Start of Task material

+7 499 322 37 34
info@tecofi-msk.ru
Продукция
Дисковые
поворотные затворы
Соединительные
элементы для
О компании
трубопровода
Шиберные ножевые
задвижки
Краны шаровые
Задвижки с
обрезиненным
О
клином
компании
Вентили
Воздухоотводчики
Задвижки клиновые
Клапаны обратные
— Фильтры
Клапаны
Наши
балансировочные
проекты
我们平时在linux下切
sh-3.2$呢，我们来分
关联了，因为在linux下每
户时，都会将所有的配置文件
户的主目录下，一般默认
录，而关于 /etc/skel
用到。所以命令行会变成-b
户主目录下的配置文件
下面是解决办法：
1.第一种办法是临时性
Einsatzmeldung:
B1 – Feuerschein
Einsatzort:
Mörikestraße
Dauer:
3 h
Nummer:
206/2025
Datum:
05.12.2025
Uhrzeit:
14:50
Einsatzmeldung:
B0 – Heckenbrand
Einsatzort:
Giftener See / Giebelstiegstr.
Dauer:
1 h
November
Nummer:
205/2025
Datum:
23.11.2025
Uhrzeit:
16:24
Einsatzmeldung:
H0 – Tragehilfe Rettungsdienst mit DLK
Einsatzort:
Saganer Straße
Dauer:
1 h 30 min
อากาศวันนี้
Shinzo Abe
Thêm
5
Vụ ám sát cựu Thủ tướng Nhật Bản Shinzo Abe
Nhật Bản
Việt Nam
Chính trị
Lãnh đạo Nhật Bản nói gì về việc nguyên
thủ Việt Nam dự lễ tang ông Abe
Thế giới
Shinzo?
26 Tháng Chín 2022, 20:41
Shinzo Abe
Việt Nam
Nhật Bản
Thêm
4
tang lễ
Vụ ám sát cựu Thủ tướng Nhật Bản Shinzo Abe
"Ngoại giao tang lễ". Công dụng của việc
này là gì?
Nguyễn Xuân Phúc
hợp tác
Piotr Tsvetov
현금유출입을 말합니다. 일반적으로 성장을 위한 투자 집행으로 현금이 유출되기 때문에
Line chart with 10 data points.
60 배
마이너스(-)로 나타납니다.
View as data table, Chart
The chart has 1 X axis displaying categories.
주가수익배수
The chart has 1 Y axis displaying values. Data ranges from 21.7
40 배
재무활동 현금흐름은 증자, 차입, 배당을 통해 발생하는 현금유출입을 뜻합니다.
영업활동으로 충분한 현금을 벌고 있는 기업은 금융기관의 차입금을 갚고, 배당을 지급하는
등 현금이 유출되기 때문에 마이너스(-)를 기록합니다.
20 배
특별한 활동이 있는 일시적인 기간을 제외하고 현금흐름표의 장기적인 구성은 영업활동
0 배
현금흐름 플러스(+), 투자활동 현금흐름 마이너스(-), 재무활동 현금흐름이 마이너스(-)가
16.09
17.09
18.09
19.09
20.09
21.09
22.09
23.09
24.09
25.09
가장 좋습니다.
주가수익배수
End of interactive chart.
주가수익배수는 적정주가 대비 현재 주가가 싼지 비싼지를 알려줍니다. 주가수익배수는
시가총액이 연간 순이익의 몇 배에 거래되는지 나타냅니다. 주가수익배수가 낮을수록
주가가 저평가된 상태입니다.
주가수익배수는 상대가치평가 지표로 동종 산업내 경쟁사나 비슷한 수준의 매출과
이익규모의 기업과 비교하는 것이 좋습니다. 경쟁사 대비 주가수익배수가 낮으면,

End of Task material

Job: If the string "재무활동" appears in a line of the entries, report the line.

Output for this exercise:
재무활동 현금흐름은 증자, 차입, 배당을 통해 발생하는 현금유출입을 뜻합니다.
현금흐름 플러스(+), 투자활동 현금흐름 마이너스(-), 재무활동 현금흐름이 마이너스(-)가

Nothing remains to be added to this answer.